Work order:
For the entries below, the result should be an exact transcription of the lines from the one with "Source: GAIN 2020" up to and including the one with "(a) that the", and only those.

Dataset content:
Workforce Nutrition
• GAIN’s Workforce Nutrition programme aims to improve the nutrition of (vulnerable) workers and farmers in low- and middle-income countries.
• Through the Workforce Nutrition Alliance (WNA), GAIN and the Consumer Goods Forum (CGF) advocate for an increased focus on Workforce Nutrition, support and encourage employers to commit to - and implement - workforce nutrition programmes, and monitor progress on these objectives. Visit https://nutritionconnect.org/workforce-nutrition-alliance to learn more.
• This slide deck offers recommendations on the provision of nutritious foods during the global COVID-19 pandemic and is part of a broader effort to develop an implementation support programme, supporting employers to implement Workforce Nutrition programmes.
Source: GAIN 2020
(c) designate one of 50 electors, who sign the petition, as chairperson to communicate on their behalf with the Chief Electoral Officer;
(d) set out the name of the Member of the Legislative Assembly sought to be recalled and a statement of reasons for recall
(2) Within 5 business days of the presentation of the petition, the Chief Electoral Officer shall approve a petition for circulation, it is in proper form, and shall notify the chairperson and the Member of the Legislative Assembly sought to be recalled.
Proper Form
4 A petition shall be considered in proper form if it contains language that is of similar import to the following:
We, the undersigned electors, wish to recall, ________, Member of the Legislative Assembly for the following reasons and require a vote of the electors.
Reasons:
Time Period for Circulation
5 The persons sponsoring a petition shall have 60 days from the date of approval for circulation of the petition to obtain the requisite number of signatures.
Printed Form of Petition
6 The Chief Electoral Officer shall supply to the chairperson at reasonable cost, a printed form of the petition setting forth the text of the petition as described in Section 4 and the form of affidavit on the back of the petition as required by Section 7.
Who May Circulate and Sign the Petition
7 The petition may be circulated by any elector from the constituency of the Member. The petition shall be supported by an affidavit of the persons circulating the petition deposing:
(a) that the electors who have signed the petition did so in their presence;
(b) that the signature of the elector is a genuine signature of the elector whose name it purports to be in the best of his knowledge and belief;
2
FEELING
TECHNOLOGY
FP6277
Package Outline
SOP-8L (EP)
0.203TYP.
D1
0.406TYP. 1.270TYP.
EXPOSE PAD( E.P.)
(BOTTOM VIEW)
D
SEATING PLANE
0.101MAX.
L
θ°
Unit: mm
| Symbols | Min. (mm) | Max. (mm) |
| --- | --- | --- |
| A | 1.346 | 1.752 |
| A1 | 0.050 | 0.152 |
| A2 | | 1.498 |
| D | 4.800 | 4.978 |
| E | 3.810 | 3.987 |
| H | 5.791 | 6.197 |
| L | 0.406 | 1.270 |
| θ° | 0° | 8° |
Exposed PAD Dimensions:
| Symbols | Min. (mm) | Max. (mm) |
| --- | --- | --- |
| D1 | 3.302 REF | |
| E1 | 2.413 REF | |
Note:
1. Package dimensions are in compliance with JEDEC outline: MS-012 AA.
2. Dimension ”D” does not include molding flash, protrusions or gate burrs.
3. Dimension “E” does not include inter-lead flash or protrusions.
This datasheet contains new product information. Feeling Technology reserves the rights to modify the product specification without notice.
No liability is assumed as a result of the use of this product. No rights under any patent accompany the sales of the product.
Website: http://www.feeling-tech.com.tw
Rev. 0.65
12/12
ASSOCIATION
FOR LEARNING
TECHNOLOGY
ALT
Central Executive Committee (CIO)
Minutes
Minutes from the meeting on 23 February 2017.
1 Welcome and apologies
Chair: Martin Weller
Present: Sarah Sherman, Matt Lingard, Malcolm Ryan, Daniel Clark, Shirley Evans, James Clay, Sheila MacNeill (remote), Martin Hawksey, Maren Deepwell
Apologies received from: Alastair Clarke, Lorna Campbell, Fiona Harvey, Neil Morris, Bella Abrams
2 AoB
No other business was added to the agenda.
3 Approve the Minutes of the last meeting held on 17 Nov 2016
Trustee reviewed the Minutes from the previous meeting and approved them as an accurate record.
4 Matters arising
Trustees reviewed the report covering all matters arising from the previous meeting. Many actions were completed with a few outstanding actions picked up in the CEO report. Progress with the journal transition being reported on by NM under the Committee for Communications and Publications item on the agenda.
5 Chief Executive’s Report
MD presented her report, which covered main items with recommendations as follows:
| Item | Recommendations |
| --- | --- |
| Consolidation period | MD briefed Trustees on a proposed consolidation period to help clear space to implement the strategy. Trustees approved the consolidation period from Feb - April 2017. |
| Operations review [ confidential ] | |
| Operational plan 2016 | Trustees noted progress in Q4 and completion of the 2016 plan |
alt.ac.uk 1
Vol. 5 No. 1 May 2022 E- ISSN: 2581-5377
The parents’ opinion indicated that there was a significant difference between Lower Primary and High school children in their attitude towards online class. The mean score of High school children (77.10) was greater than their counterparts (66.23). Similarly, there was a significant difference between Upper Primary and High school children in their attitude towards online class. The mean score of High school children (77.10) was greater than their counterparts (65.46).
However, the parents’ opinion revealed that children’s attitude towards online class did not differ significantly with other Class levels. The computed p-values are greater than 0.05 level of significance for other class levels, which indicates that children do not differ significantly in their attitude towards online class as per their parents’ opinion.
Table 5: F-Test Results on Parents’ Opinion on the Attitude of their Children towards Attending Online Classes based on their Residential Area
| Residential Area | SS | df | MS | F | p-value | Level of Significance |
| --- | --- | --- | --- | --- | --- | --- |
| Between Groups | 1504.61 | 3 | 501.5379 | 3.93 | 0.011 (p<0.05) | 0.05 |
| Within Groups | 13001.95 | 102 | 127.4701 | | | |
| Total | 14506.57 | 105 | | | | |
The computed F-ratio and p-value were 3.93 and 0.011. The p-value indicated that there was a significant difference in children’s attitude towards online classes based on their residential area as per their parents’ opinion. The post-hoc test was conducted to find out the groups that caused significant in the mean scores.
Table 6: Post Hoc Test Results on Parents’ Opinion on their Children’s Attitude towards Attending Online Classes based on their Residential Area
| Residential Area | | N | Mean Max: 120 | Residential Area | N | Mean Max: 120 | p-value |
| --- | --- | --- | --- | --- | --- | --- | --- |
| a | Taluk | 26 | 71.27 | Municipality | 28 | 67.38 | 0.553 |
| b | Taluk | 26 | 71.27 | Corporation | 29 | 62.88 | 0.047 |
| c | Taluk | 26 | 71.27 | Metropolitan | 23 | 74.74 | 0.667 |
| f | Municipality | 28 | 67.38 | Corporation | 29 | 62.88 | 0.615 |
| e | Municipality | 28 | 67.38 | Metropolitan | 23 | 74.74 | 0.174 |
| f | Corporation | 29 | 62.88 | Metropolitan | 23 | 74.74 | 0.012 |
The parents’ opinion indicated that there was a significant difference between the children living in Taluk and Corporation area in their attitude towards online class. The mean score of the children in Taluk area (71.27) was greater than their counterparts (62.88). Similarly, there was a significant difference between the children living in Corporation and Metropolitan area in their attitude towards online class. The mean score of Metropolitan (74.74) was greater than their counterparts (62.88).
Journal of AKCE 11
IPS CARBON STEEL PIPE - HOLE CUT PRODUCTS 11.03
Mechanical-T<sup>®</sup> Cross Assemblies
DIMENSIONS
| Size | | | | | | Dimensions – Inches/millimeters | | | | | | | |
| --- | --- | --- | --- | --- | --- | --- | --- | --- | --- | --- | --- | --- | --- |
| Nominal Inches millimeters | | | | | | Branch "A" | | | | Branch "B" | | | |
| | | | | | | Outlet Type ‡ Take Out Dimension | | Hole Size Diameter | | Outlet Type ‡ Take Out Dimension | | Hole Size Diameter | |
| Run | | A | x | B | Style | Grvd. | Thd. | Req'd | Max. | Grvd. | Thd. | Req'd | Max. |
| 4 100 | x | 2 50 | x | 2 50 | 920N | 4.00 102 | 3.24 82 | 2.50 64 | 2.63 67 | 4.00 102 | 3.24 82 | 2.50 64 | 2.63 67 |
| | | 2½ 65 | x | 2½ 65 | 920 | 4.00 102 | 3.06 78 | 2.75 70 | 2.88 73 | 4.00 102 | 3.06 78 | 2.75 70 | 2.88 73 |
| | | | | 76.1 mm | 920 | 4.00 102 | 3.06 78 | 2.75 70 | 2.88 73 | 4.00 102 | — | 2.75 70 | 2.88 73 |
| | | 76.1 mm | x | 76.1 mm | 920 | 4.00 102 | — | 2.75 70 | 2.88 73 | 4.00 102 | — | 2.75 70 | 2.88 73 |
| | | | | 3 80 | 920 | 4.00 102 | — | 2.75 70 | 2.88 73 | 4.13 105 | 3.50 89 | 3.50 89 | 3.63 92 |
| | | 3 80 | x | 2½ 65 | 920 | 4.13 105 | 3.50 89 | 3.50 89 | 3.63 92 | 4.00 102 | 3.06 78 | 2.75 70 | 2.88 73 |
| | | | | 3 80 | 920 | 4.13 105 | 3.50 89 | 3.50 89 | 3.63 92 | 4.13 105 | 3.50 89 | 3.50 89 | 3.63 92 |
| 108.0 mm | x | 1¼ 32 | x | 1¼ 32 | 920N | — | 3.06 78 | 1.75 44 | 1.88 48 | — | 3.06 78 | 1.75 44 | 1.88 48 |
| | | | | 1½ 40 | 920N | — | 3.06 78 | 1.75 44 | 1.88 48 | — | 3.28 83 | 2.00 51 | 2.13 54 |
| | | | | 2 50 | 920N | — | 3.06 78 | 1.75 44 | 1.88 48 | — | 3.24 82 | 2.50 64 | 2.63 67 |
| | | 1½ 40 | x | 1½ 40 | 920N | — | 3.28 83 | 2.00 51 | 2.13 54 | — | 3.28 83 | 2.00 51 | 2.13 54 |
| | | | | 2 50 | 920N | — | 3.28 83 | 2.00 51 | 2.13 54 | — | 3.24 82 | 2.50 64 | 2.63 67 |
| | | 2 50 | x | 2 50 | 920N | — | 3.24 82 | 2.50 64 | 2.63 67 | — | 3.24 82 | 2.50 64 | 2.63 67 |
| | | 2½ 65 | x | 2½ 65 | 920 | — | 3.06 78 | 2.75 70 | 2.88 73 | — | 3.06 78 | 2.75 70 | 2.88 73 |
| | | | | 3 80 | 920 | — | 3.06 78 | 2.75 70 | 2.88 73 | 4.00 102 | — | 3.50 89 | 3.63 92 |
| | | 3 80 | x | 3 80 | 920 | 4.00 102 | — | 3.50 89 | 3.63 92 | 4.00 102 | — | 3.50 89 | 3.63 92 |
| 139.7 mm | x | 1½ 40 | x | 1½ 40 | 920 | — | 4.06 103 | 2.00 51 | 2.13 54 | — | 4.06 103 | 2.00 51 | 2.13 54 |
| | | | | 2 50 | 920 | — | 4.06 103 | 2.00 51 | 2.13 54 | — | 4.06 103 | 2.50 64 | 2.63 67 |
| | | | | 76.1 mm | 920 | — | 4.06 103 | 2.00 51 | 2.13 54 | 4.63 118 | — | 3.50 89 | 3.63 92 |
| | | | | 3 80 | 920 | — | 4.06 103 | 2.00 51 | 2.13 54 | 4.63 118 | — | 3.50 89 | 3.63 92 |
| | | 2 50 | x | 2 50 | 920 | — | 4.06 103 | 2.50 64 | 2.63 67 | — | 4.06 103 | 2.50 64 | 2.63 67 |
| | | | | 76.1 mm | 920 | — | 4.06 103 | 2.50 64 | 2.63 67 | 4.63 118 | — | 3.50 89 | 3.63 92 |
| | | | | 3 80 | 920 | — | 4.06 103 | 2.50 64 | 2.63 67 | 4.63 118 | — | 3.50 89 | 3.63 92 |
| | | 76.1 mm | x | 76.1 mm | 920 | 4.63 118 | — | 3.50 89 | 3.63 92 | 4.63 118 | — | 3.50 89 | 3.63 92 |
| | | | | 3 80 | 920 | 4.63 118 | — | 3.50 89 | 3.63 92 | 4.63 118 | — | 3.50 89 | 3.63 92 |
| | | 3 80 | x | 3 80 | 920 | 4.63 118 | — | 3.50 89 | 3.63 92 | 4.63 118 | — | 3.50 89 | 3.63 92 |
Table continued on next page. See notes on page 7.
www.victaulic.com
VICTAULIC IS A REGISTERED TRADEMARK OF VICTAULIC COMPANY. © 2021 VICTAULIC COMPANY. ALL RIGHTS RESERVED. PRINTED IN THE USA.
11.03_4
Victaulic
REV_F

Solution for this exercise:
Source: GAIN 2020
(c) designate one of 50 electors, who sign the petition, as chairperson to communicate on their behalf with the Chief Electoral Officer;
(d) set out the name of the Member of the Legislative Assembly sought to be recalled and a statement of reasons for recall
(2) Within 5 business days of the presentation of the petition, the Chief Electoral Officer shall approve a petition for circulation, it is in proper form, and shall notify the chairperson and the Member of the Legislative Assembly sought to be recalled.
Proper Form
4 A petition shall be considered in proper form if it contains language that is of similar import to the following:
We, the undersigned electors, wish to recall, ________, Member of the Legislative Assembly for the following reasons and require a vote of the electors.
Reasons:
Time Period for Circulation
5 The persons sponsoring a petition shall have 60 days from the date of approval for circulation of the petition to obtain the requisite number of signatures.
Printed Form of Petition
6 The Chief Electoral Officer shall supply to the chairperson at reasonable cost, a printed form of the petition setting forth the text of the petition as described in Section 4 and the form of affidavit on the back of the petition as required by Section 7.
Who May Circulate and Sign the Petition
7 The petition may be circulated by any elector from the constituency of the Member. The petition shall be supported by an affidavit of the persons circulating the petition deposing:
(a) that the electors who have signed the petition did so in their presence;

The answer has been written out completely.